═══ Task input

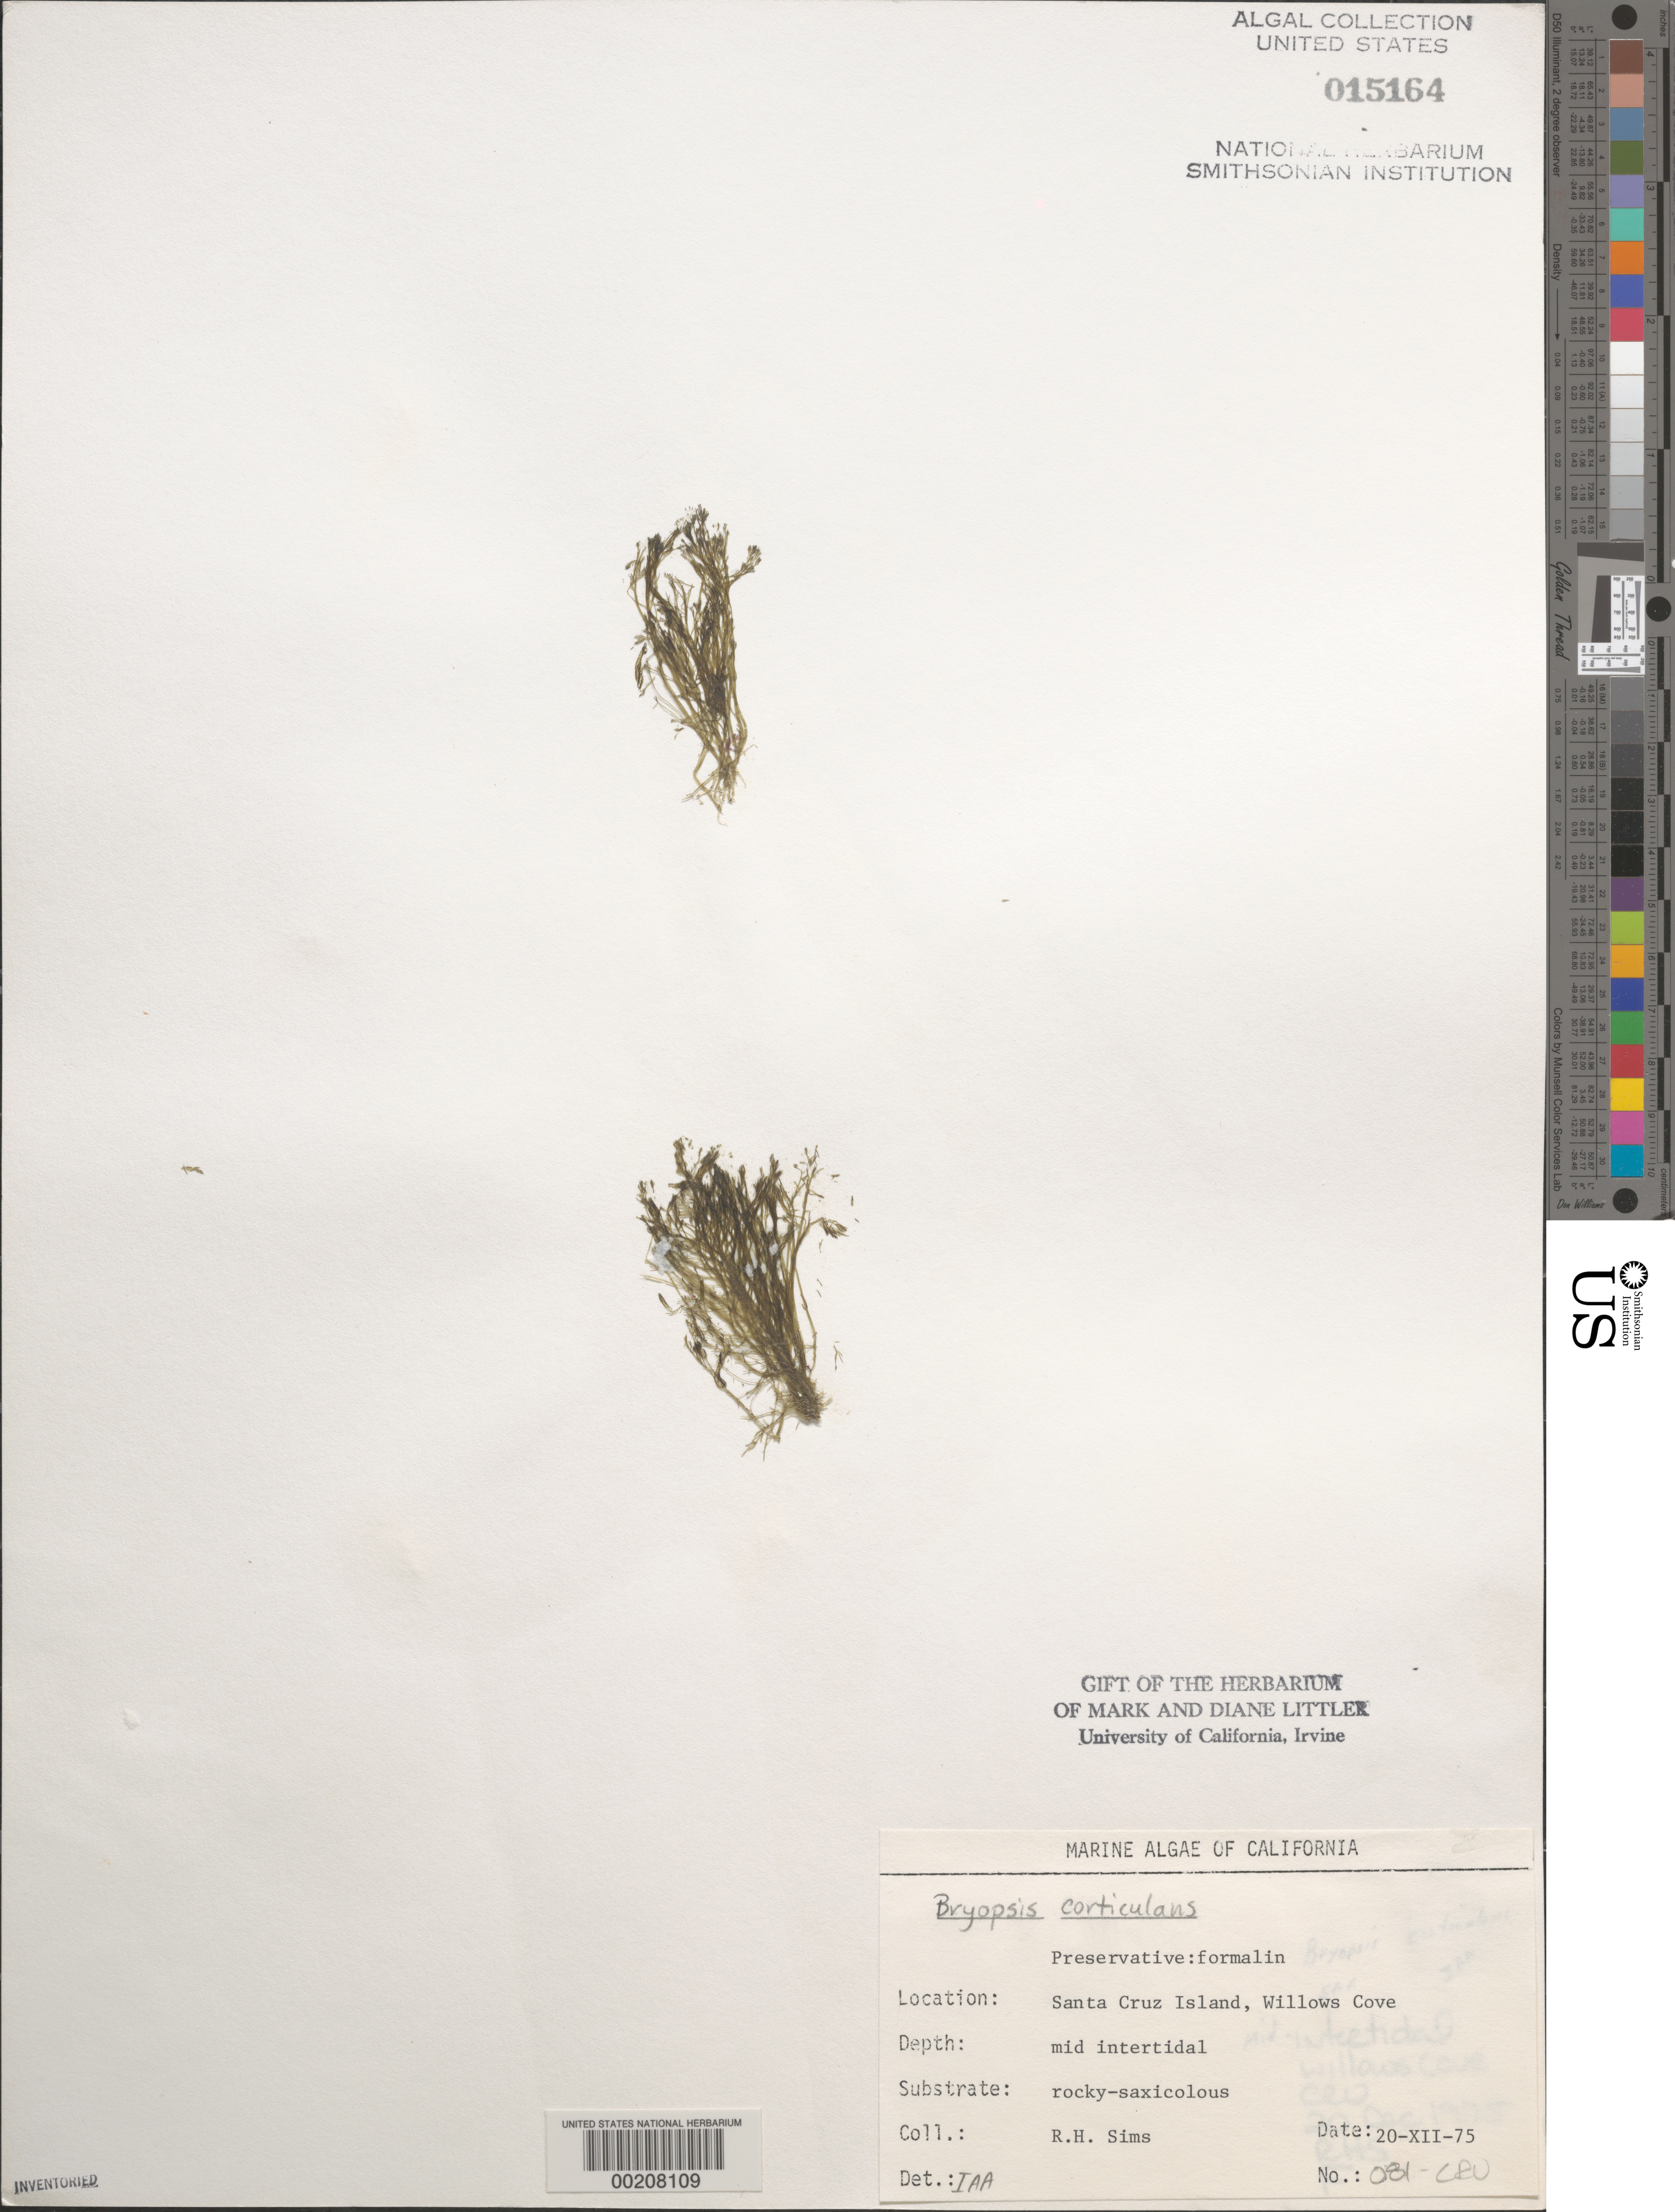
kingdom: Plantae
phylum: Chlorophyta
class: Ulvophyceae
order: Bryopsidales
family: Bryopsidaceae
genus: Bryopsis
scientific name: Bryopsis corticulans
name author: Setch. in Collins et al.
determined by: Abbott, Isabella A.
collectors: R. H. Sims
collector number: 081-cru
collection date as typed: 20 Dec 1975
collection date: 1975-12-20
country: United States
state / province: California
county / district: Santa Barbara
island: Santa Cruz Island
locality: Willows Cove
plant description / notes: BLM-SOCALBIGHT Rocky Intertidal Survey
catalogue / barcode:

══════

§ Task to complete
Please rewrite everything from the line containing "state / province: California" down to the end of the material, changing "locality" to "site" and leaving all else as it is.

§ In response
state / province: California
county / district: Santa Barbara
island: Santa Cruz Island
site: Willows Cove
plant description / notes: BLM-SOCALBIGHT Rocky Intertidal Survey
catalogue / barcode:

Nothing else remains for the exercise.